Kitzingen, ein paar Autobahnminuten östlich Würzburg, ist die bayrische Wahlheimat der Ukulele. Dutzende Instrumente hatte ich dort im Verlauf der Jahre für meine Schüler bestellt. Da lag es nahe, die Menschen einmal persönlich kennenzulernen, deren Handwerk so viele Musikfreunden in aller Welt einen soliden Einstieg oder eine Bereicherung ihres musikalischen Lebensweges verdanken.

Im Juli 2009 besuchte ich auf der Durchreise erstmals Kitzingen, wo die bayrische Ukuleleen-Werkstatt Brüko ihren Sitz hat. Damals lebte ich in der romantischen Vorstellung, die Produktion so kleiner Instrumente könne nur in der Werkstatt stattfinden, die sich in einer Altstadtgasse befindet. Tatsächlich hat das mittelalterlich geprägte Städtchen viele schöne alte Gassen und Häuser. Doch das Familienunternehmen befindet sich in einem Gewerbegebiet am Rande der kleinen Stadt. Dort gibt es dafür um so mehr Platz zur Lagerung des Holzes.

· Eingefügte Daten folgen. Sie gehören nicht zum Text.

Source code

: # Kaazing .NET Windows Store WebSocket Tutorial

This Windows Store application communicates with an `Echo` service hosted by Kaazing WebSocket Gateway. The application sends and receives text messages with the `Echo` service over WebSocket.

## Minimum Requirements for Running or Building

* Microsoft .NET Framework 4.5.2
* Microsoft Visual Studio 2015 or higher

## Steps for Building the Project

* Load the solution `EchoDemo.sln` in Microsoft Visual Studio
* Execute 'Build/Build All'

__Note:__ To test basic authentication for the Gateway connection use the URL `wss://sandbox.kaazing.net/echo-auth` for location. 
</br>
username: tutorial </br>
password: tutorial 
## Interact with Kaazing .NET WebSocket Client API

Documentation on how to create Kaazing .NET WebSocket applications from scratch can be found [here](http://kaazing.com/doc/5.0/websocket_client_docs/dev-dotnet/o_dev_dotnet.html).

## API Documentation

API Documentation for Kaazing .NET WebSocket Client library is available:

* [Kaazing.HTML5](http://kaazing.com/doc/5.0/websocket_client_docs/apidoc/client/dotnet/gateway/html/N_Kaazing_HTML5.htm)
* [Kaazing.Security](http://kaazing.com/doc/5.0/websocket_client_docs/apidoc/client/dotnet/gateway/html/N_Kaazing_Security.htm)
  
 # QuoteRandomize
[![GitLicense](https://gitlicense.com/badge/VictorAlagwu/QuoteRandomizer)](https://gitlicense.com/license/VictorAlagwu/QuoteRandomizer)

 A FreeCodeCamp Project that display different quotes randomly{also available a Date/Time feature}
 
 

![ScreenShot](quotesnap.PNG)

Bereits zwei Jahre zuvor hatte ich einen spontanen Besuch versucht, aber es war Sommer und Urlaubszeit, vielleicht auch nur die falsche Uhrzeit. Zwei Autos und ein Anhänger im Hof sowie der Blick durch die Fenster der beleuchteten Werkstatt verraten mir, dass ich diesmal nicht vor verschlossenen Türen stehen werde. Ein großer Hund, der neben dem Eingang wacht, erhebt sich von seinem Ruhelager, bekundet Interesse an meinem Besuch, gibt aber keinen Laut von sich, als ich mich der Tür nähere und die Klingel drücke. Warum sollte er auch Kundschaft vergraulen.

Frau Pfeiffer, mit der ich schon öfters telefoniert hatte, um Ukulelen zu bestellen, öffnet mir, führt mich in ihr Büro und übergibt mich nach herzlicher Begrüßung an ihren Mann, der gerade an einer Schleifmaschine arbeitet. Daneben einige Stapel jener Instrumententeile, deren Größe - oder besser Kleinheit - mir wohlvertraut ist: Griffbretter und Zargen, Böden und Decken von Sopran-Ukulelen, den kleinsten Mitgliedern der Ukulelen-Familie. Ein Stück weiter ein Stapel unbearbeiteter Holzscheiben, noch mit Rinde an den Kanten. Kann man sich vorstellen, dass daraus einmal ein so liebliches Instrument wird? Läge der Stapel an die Wand einer Waldhütte gelehnt, hielte man die flachen Klötzer für gewöhnliches Kaminholz.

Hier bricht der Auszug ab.